*** Data records Section Begins ***

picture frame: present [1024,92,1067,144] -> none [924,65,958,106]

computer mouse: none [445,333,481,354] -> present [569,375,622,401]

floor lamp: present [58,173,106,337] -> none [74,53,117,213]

*** Data records Section Ends ***
*** Data records Section Begins ***

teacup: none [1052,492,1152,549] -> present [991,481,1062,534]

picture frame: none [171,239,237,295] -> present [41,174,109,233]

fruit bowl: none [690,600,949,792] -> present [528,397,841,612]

*** Data records Section Ends ***
*** Data records Section Begins ***

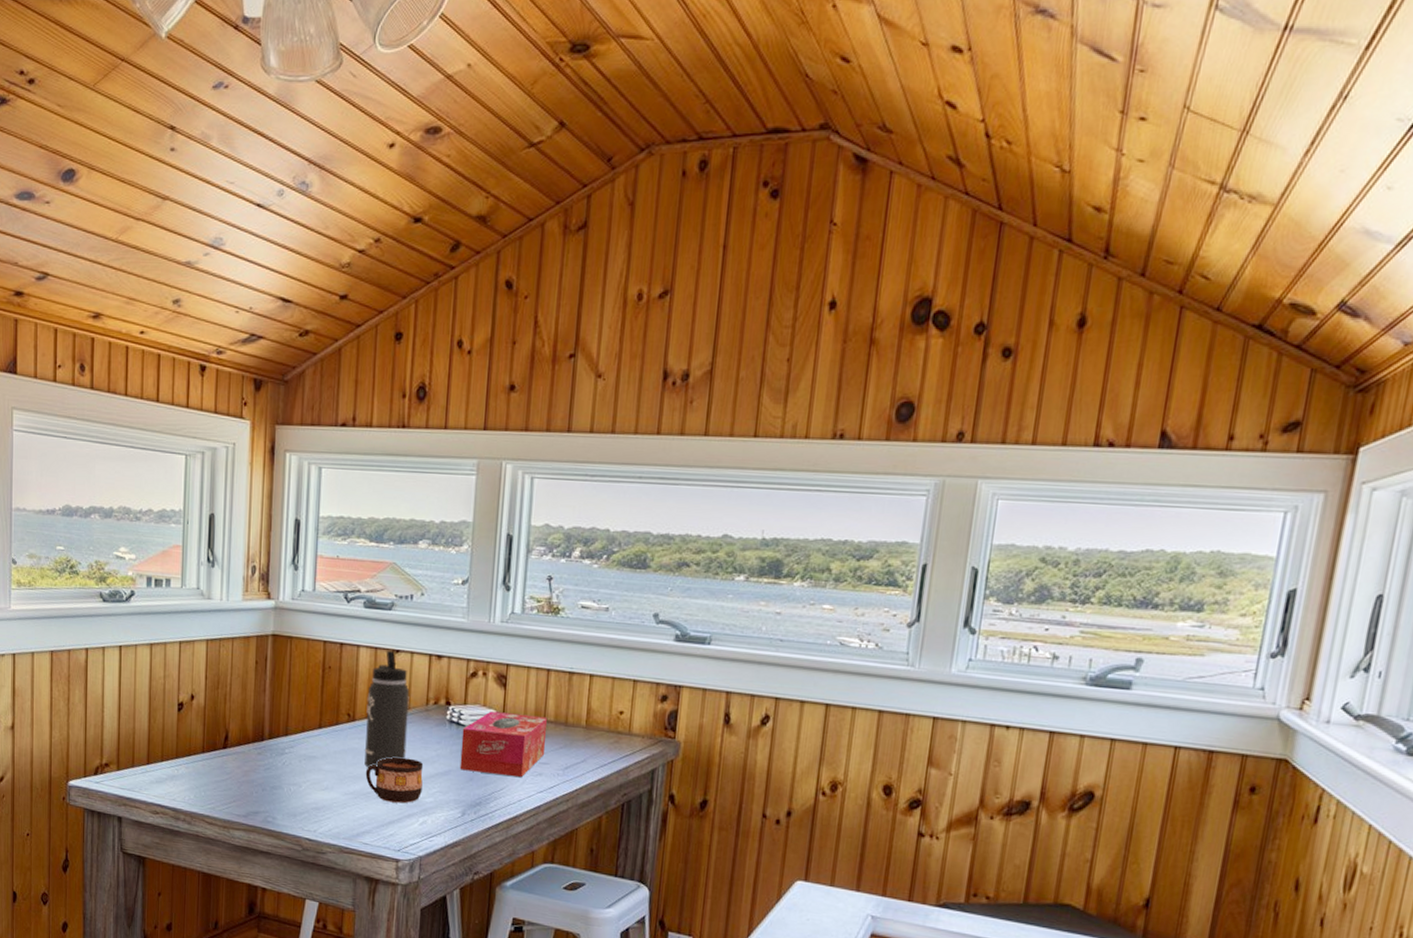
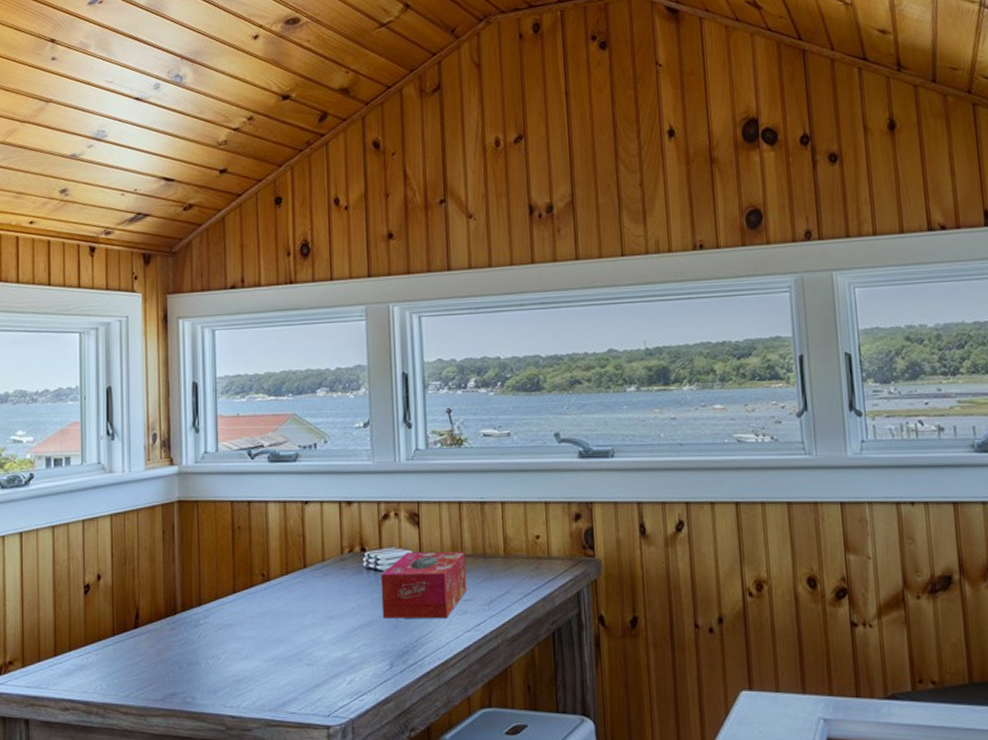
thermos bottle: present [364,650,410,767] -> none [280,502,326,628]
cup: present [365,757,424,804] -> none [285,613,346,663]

*** Data records Section Ends ***

To do:
Copy out the range of lines above starting at the line with "picture frame: present" and ending at the line with "floor lamp: present", exactly and including both.

Completed exercise:
picture frame: present [1024,92,1067,144] -> none [924,65,958,106]

computer mouse: none [445,333,481,354] -> present [569,375,622,401]

floor lamp: present [58,173,106,337] -> none [74,53,117,213]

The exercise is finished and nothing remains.